Diagram of Neptune's architecture


Neptune Components

Neptune is a machine learning platform consisting of the following components:

Neptune Server is a component that stores jobs’ metadata in a database and enables their retrieval. It exposes two interfaces: REST API for storing and loading jobs’ metadata and WebSocket API for real-time updates.

Neptune Web UI is a web-based application for browsing and managing jobs executed with Neptune. It exposes information about jobs including: real-time charts, channels’ values, execution status and job parameters. It also enables managing registered jobs and browsing through history of all jobs executed using Neptune. Neptune Web UI uses both REST API and WebSockets API exposed by Neptune Server.

Neptune CLI is a command line interface for managing and displaying information about Neptune jobs. Among others, it allows to enqueue, run and abort jobs. It is a CLI’s responsibility to save the snapshot of job’s source code on Shared Storage before execution.

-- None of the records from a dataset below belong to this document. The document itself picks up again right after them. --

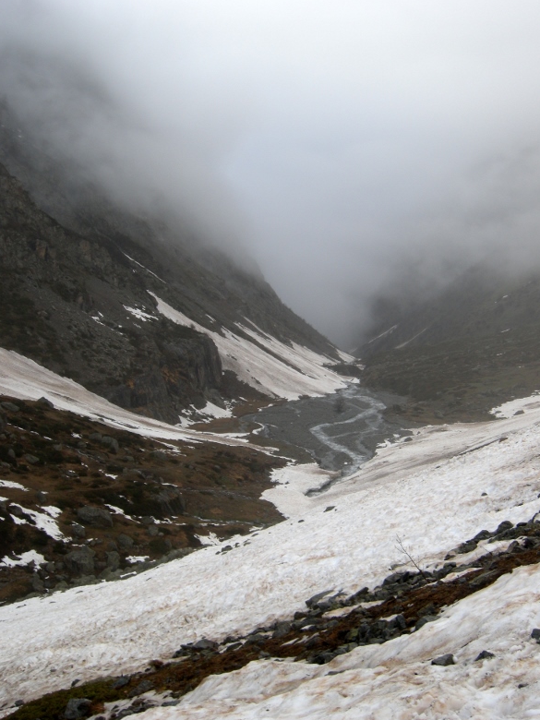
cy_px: 365
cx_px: 268
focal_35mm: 41
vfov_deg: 45.8
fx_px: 853
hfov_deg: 35.1
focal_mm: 8.5
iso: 64
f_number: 4
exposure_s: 1/202
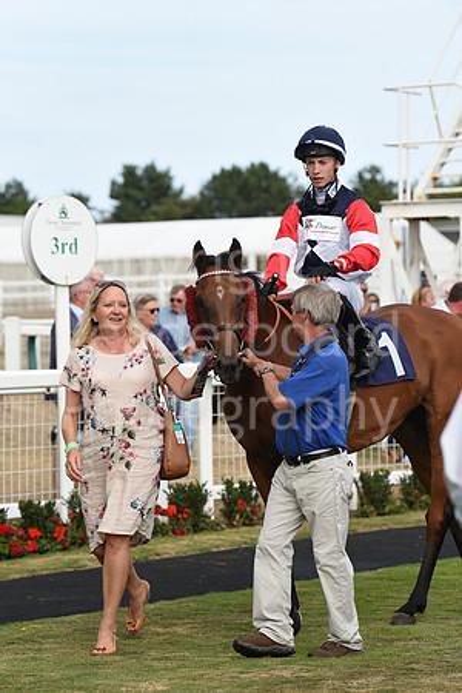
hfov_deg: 8.3
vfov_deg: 12.5
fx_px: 3176
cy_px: 346
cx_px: 231
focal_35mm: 165
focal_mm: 165
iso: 400
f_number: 5.6
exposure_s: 1/1250
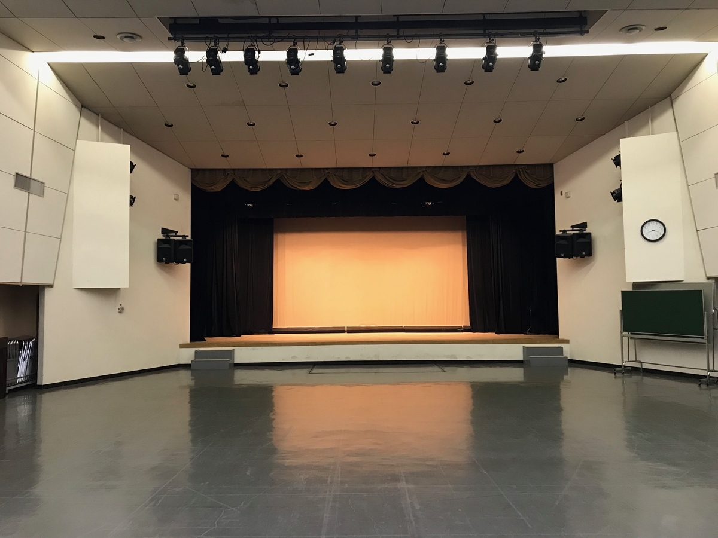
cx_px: 359
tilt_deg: +4.0
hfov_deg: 63.4
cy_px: 269
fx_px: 581
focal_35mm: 28
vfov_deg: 49.7
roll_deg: +0.3
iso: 80
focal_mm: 3.99
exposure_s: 1/17
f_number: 1.8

Neptune Client Library is a programming library to be imported by and used in a job’s code. The library exposes an API that allows the user to communicate with Neptune from the job’s code. Neptune Client Library communicates with Neptune server via REST API and WebSockets. Currently, there are Client Libraries for Python 2.7 & 3.5, R and Java.

External Components

The architecture diagram also contains external components:

User’s Desktop represents the machine where the user develops his code and enqueues the jobs. This machine must have both Neptune CLI and Neptune Client Library installed.

Compute Node represents the machine where Neptune jobs are run. It can be any machine with Neptune CLI and Neptune Client Library installed. Neptune can communicate with multiple Compute Nodes running at the same time. In many cases Compute Node is the same machine as User’s Desktop.

Shared Storage represents the storage layer shared between User’s Desktop and Compute Nodes. Neptune supports any storage that can be mounted on the local filesystem, for example: NFS, HDFS. Shared Storage is a component used to save and retrieve job’s source code, logs and any data generated during job execution.

Execution of a Neptune Job

Let’s track the flow of a Neptune job from enqueueing it on User’s Desktop until its execution on Compute Node is completed.

  1. The user writes Python code to be executed as a Neptune job.

  2. The user enqueues the job on User’s Desktop using Neptune CLI. Neptune CLI sends the job metadata to Neptune Server and saves the job’s source code on Shared Storage. From now on, the user can access the new job’s dashboard in a Web browser, using Neptune Web UI.

  3. The user starts the previously enqueued job on Compute Node using Neptune CLI. Neptune CLI retrieves the job’s metadata from Neptune Server and the job’s source code from Shared Storage, spawns the job process and notifies Neptune Server that the job has started.

  4. During job execution, Neptune Client Library sends real-time job data to Neptune Server. All updates can be viewed live in the user’s browser.

  5. When the job is finished, the user gets a notification in his browser. The job’s logs and the generated data are saved on Shared Storage.